Beijing rejects historic offer of Dalai Lama talks
China vows to 'crush and smash' Tibet protests

Tibetan spiritual leader His Holiness the Dalai Lama arrives for a prayer teachings in New Delhi. MANPREET ROMANA/AFP/Getty Images
Related Articles
China has defied international calls for it to hold talks with the Dalai Lama and pledged to intensify its brutal crackdown on Tibetan protests against its rule.
An editorial in yesterday's People's Daily, the mouthpiece of the ruling Communist Party, promised to "resolutely crush the conspiracy of sabotage and smash Tibet independence forces''.
Gordon Brown said last week that Wen Jiabao, China's prime minister, had assured him that China would to talk to the Dalai Lama if he agreed to abandon support for independence and renounced violence. But Tibet's exiled spiritual leader has already said he supports autonomy, rather than independence, and has condemned the violence.
Foreign journalists are barred from the region, but a massive military presence appears to have ended the protests, in which the Chinese say 19 people died. The Tibetan government in exile puts the death toll at 99. A further 1,000 people were reportedly detained.
On Friday, Nancy Pelosi, the Speaker of the US House of Representatives, met the Dalai Lama in Dharamsala, India, and described the situation in Tibet as a "challenge to the conscience of the world''.

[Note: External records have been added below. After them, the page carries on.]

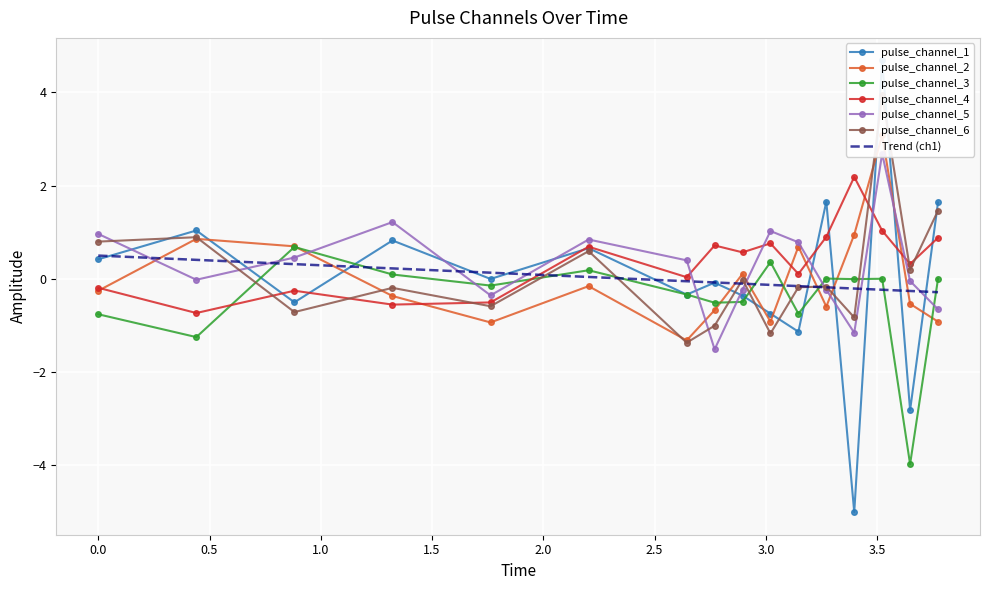

In pulse_channel_3, how many points are higher than both neighbors (excluding endpoints)?

5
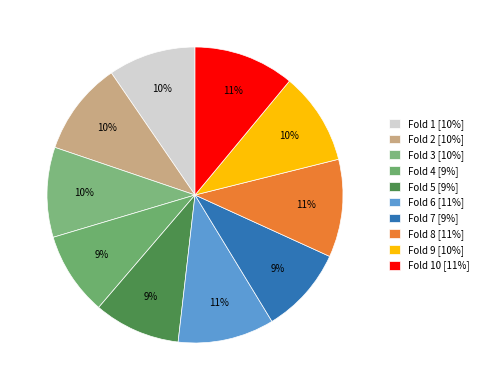

How many slices are in this pie chart?

10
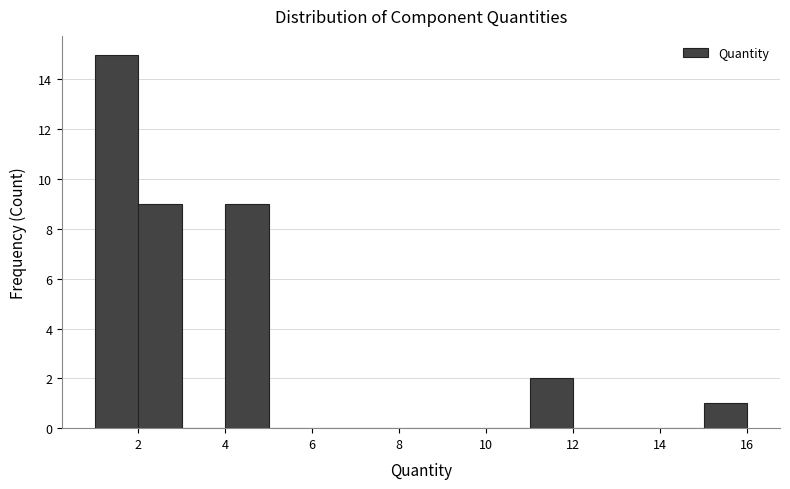

Reading left to right, list every bar in this chart as the range it spans on the x-axis followed by its height. The values are not printed on the chart, so give them approximately, as read against the axis.

1 to 2: 15
2 to 3: 9
3 to 4: 0
4 to 5: 9
5 to 6: 0
6 to 7: 0
7 to 8: 0
8 to 9: 0
9 to 10: 0
10 to 11: 0
11 to 12: 2
12 to 13: 0
13 to 14: 0
14 to 15: 0
15 to 16: 1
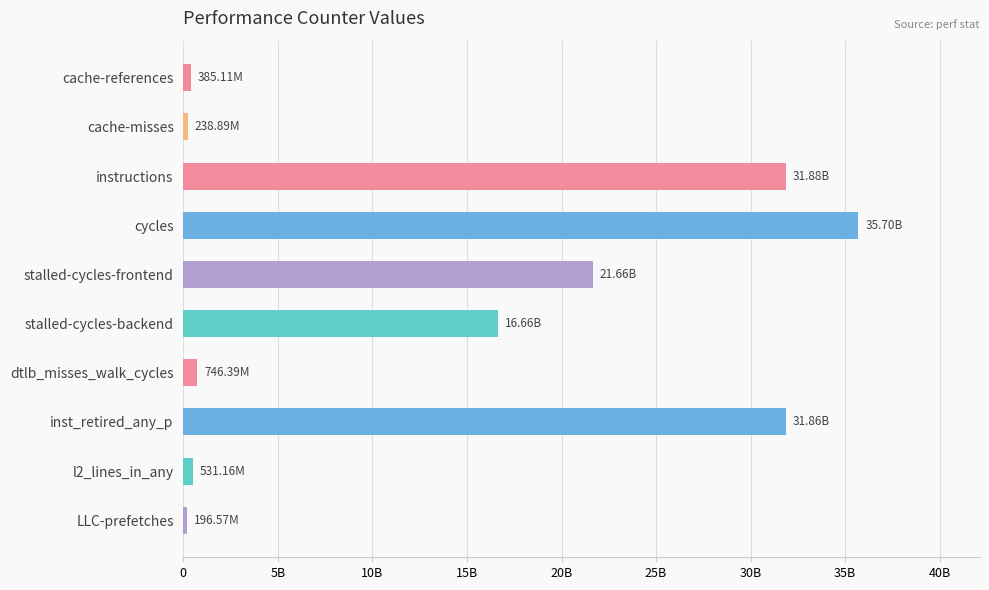

Are the bars horizontal?

Yes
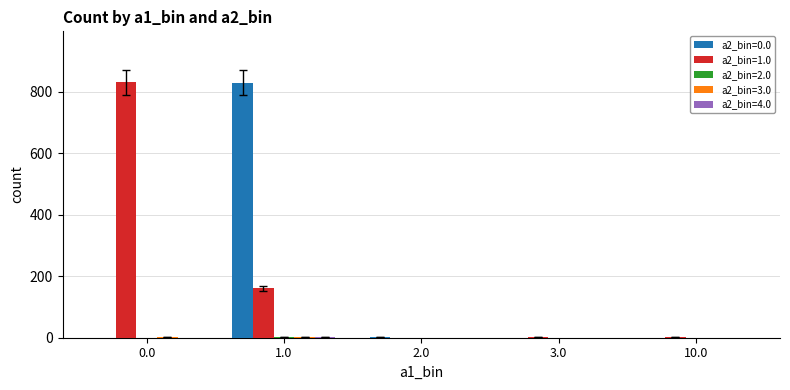

Between 1.0 and 3.0, which series saw the biggest shift?

a2_bin=0.0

But the sheer violence of the protests in Lhasa, during which ethnic Chinese people were attacked, suggests the Dalai Lama's influence over younger Tibetans is not as strong as it once was. "I think his influence is waning in the sense that some young people know so little about him,'' Lhadon Tethong, the executive director of Students for a Free Tibet said.
"There is still a huge reverence for the Dalai Lama, but in the more remote areas, people's education is so poor that they don't really understand the whole political situation.''
Young Tibetans, who are resentful that Han Chinese have benefited most from state investment, led protests in Lhasa last week.
Last Tuesday night, 100 students at the Central University for Nationalities in Beijing held a candle-lit prayer vigil on campus. It ended with 15 of the students being led away in handcuffs.
"It was just a group of Tibetans praying, but it was organised so the Chinese freaked out,'' said an American teacher at the university.
With the Olympic torch relay starting next month, its progress around the world will be marked by protests that will maintain the pressure on Beijing to negotiate with the Dalai Lama. "We're organising to have a presence during the torch relay,'' said Gans Willen den Besten, the European campaign co-ordinator for the International Campaign for Tibet. "We'll be holding pictures of the people who died during the protests."